By CALEB JONES and SOPHIA YAN | The Associated Press

VOLCANO, Hawaii (AP) — Authorities handed out around 2,000 masks for protection as people living near Hawaii’s Kilauea volcano braced for pulverized rock, glass and crystal to rain down after an explosive eruption at the peak’s summit.

Lindsey Magnani, her fiance Elroy Rodrigues and their two children picked up masks for their family Thursday afternoon at Cooper Center in Volcano, Hawaii.

Magnani said both of her children — Kahele Rodrigues, 2, and Kayden Rodrigues, 3 months old — were doing OK, but her and her fiance had both been sneezing all day.

“This morning it smelled like sulfur so we had to close all the windows,” Magnani said.

Most residents found only thin coatings of ash, if they saw any at all, as winds blew much of the 30,000-foot (9,100-meter) plume away from people.

“It was a grit, like a sand at the beach,” said Joe Laceby, who lives in the town of Volcano a few miles to the northeast of Kilauea’s summit. The ash was a bit of an irritant, he said, but “not too bad.”
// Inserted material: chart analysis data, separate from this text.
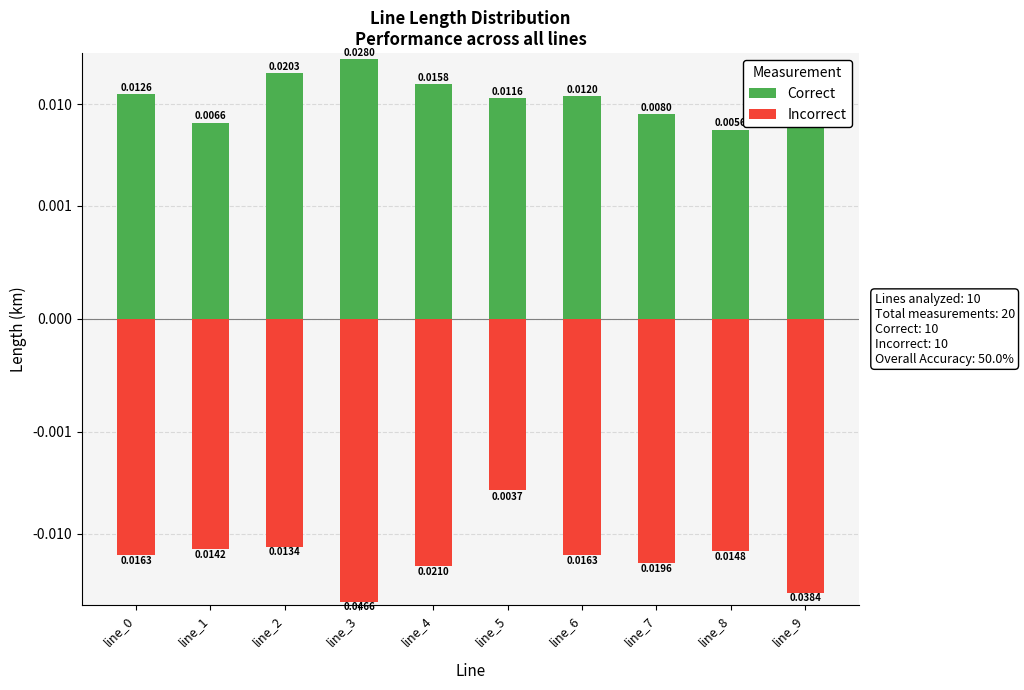

Are the bars horizontal?

No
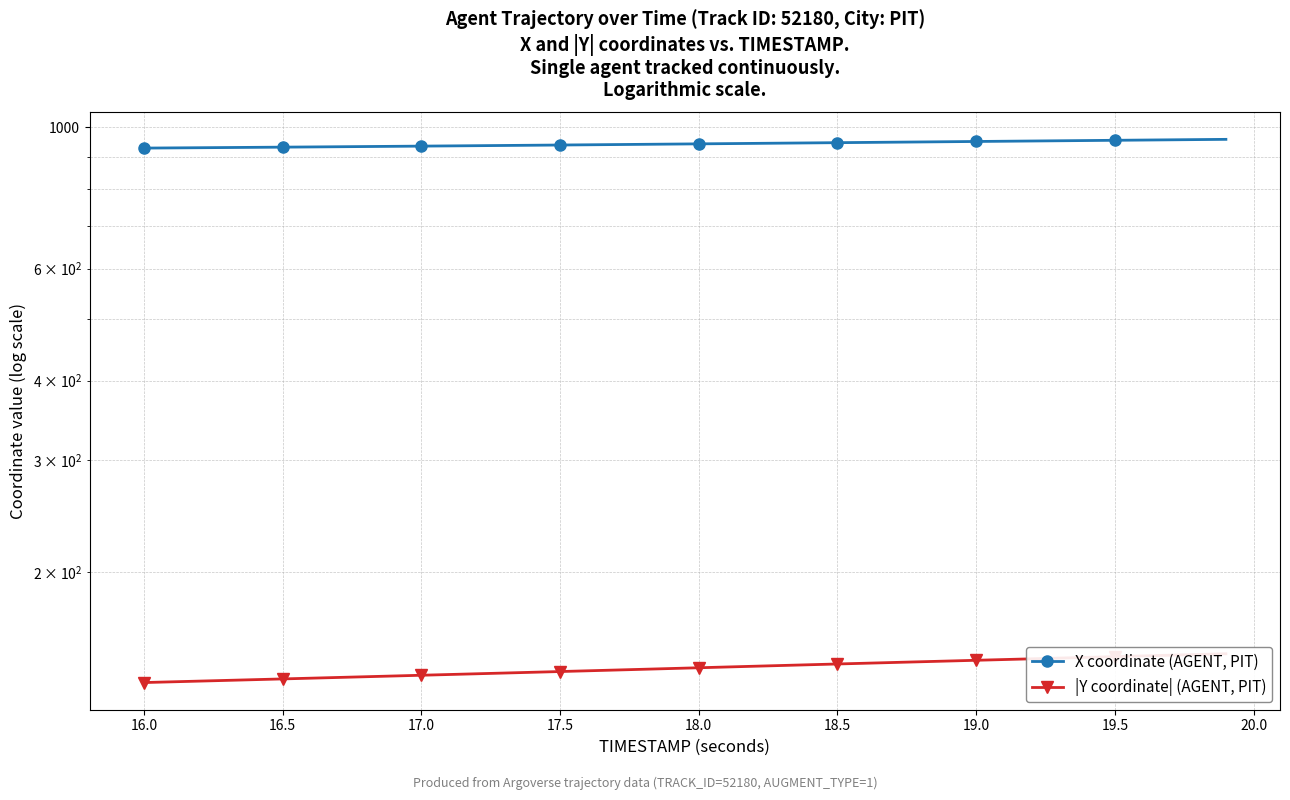

Is it true that X coordinate (AGENT, PIT) equals 929.2 at 16.5?

True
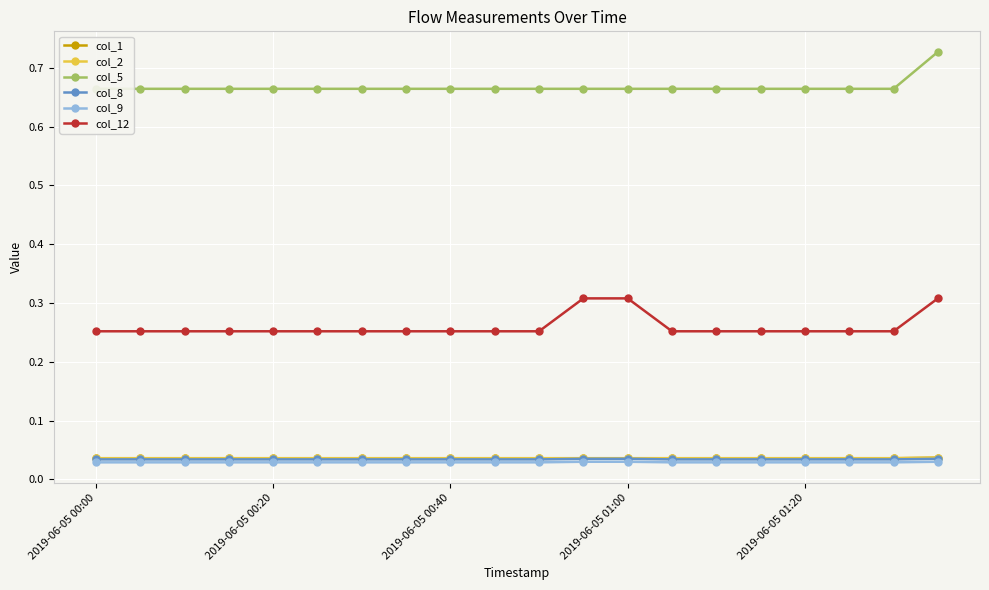

True or false: col_12 has more than 1 points higher than both neighbors.

False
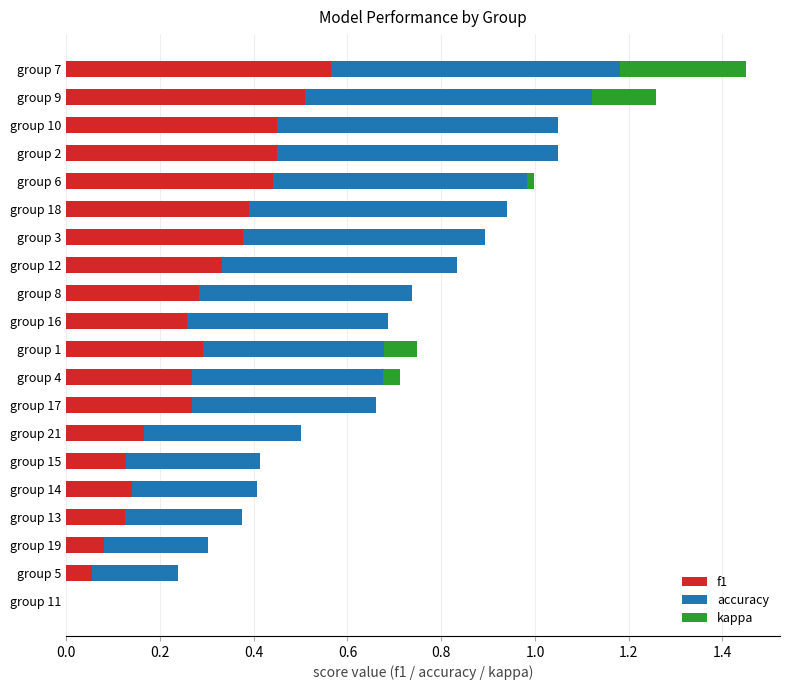

At which category is the sum across all series the highest?

group 7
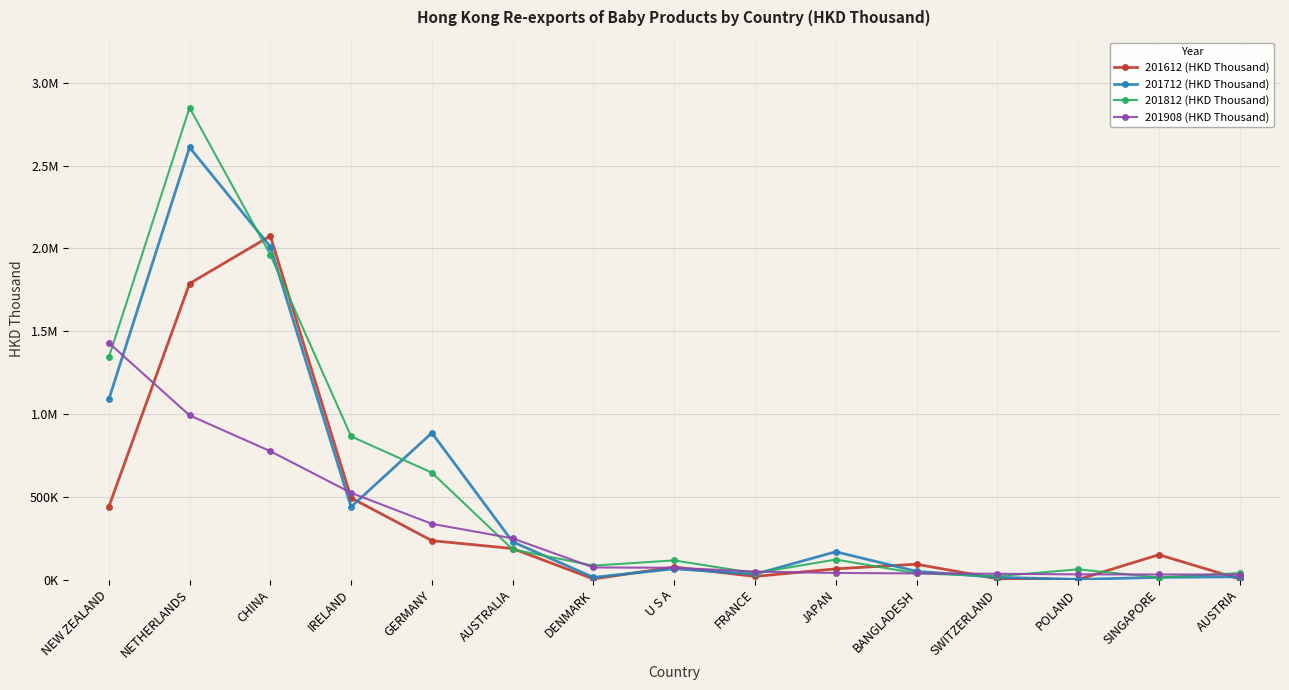

True or false: 201612 (HKD Thousand) and 201812 (HKD Thousand) intersect in this chart.

True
Laceby sealed windows and cracks in his home with cellophane wrap to keep out ash and volcanic gases. He has gas masks to protect himself from the toxic fumes and ash.

The explosion at Kilauea’s summit came shortly after 4 a.m. Thursday following two weeks of volcanic activity that sent lava flows into neighborhoods and destroyed at least 26 homes. Scientists said the eruption was the most powerful in recent days, though it probably lasted only a few minutes.

Geologists have warned that the volcano could become even more violent, with increasing ash production and the potential that future blasts could hurl boulders the size of cows from the summit.

Winds kept the ash away from the Volcano Winery, tasting room manager Lani Delapenia said. A thin coating of white soot had blanketed tables and vines the day before, on Wednesday, but none wafted over the day of the 30,000-foot plume. The strength and direction of the wind makes all the difference, she said.

“The Volcano Village, and us at the winery, are doing well and we hope people still come and visit us and order wine because we are still pumping wine out,” Delapenia said.

The vineyard also has a great view of the plume, she said.